A reação negativa do mercado financeiro a declarações do presidente eleito, Luiz Inácio Lula da Silva, não difere muito das que já ocorreram quando o atual ocupante do cargo, Jair Bolsonaro, patrocinou episódios de falta de compromisso com o equilíbrio das contas e a estabilidade institucional.
Mas por estar voltando, por ter antecedentes positivos - ainda que ambíguos - e, especialmente, porque vai precisar de instrumentos do mercado financeiro, não convém ao presidente eleito criar climão com investidores e especuladores.

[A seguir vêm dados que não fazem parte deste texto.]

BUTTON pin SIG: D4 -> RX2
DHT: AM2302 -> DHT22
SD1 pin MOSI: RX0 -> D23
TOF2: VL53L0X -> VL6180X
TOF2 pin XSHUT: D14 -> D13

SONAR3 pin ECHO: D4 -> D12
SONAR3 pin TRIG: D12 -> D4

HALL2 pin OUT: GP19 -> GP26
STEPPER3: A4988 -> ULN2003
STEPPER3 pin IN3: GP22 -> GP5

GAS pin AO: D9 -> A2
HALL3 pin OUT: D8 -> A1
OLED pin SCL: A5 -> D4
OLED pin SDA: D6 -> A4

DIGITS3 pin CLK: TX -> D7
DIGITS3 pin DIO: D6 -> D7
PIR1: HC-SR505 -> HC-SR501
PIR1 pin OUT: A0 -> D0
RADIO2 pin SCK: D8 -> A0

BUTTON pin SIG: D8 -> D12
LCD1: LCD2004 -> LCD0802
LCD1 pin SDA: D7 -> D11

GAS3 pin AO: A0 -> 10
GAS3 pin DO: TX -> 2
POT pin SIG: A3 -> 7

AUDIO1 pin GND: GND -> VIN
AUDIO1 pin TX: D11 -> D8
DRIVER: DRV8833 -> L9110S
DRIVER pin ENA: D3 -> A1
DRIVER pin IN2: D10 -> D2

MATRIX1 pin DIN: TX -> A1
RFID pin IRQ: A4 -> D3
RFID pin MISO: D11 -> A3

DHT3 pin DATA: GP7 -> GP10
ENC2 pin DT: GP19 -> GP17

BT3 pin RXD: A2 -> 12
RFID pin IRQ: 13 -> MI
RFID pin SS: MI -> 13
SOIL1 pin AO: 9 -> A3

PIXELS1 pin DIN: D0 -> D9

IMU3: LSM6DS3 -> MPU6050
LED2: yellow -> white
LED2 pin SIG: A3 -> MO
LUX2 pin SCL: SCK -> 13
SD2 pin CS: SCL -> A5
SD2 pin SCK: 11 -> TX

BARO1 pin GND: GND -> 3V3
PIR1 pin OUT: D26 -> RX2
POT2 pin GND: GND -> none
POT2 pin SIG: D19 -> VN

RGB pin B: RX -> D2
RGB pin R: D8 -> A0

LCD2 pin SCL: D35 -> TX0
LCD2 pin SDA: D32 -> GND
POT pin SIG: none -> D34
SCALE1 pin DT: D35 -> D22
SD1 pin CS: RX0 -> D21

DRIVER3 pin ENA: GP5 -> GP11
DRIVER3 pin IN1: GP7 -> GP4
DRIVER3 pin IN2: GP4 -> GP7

Ao perguntar "por que as pessoas são obrigadas a sofrer por conta de garantir a tal da responsabilidade fiscal deste país?", Lula cometeu injustiça com apoiadores. Tanto os dois economistas não petistas que estão na equipe de transição - André Lara Resende e Pérsio Arida - quanto Armínio Fraga, que relevou anos de críticas petistas para se colocar ao lado da democracia, aprofundaram seu radar social nos últimos anos. O combate à tremenda desigualdade do Brasil está na agenda dos três.
Pode não ser o caso de boa parte do mercado mais focada em obter ganhos de curto prazo. Mas até a especuladores interessa ter um país com menor desequilíbrio. O motivo é simples: em uma economia mais uniforme, há menos solavancos, portanto menos riscos.
Existem motivos muito pragmáticos para evitar briga com o mercado. Lula quer abrir espaço no orçamento para os mais pobres. É justo. Isso significa que terá mais despesas do que receitas - espera-se que por curto período. Quando um governo gasta mais do que arrecada, precisa emitir títulos para obter os recursos e bancar a diferença, já que o Planalto ainda não fabrica dinheiro. Quem compra? Investidores e especuladores (mais os primeiros do que os segundos, já que são papéis de longo prazo). Quando maior a incerteza fiscal, maior será a remuneração que vão exigir, na forma de juro.
Não bastasse a necessidade de colocar dívida no mercado, Lula já deveria ter aprendido a resposta a suas perguntas nos seus dois mandatos e, se não, no mandato e meio de sua sucessora, Dilma Rousseff. Quando o mercado "fica nervoso", não perde dinheiro. Há mecanismos que permitem ganhos mesmo em ambiente muito desfavorável. Quem perde, por não ter acesso a mais ou menos sofisticadas ferramentas financeiras, são as famílias de renda mais baixa.
Ao mencionar a volta da fome ao Brasil, no mesmo discurso em que pareceu menosprezar a responsabilidade fiscal, Lula chorou. Disse que nunca imaginou que isso pudesse acontecer. Se o dólar sobe, gera inflação. Se a inflação permanece alta, é preciso elevar o juro. Tudo isso retira poder de compra do extrato social que o presidente eleito quer, corretamente, incluir no orçamento. Precisa ter foco e sabedoria para evitar o tristemente famoso "dar com uma mão e tirar com a outra".
Nesta sexta-feira (11), o dólar começou o dia com baixa de 2%, para R$ 5,288, e a bolsa ensaia uma reação subindo 1%. Ainda há tempo de conciliar responsabilidades fiscal e social, inclusive porque uma não existe sem a outra.